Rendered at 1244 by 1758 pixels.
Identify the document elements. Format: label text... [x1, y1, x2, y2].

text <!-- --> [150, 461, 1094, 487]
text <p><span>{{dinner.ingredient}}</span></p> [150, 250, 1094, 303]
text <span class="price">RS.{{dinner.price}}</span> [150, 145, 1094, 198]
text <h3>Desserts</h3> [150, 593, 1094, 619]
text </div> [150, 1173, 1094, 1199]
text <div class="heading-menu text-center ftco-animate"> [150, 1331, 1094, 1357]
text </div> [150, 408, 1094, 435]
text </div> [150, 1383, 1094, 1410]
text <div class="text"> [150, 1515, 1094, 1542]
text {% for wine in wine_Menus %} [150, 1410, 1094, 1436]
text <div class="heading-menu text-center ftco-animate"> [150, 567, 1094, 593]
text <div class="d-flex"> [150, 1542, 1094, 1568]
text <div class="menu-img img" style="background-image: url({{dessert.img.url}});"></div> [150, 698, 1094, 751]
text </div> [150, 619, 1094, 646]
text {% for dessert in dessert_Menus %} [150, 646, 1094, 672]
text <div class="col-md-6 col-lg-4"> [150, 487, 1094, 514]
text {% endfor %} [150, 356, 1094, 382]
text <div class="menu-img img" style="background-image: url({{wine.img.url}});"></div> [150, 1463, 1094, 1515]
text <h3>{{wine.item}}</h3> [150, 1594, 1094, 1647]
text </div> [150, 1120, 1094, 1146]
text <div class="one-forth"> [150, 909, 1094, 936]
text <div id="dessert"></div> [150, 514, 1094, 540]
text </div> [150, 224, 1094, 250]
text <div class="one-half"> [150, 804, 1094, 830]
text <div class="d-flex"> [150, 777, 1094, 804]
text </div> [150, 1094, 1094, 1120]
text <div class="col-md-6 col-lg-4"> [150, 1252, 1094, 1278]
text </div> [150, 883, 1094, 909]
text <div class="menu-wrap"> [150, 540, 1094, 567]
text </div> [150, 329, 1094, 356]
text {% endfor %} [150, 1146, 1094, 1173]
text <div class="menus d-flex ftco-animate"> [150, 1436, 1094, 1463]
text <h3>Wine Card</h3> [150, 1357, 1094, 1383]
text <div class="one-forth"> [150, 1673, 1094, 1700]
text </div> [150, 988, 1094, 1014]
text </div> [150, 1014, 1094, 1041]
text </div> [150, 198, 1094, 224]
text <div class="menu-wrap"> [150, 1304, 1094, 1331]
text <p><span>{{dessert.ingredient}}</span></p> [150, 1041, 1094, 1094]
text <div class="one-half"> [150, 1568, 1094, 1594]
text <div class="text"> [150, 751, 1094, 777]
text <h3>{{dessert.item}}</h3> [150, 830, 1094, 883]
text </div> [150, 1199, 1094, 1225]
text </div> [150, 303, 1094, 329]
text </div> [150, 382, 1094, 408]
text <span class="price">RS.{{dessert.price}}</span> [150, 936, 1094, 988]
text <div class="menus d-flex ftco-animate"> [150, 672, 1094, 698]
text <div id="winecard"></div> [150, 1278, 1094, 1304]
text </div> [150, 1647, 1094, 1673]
==============================
## WHAT YOU ARE ASKED TO DO
Reply with a lone number, the count of lines in the data that include the string "price".

## OUTPUT OF THE TASK
2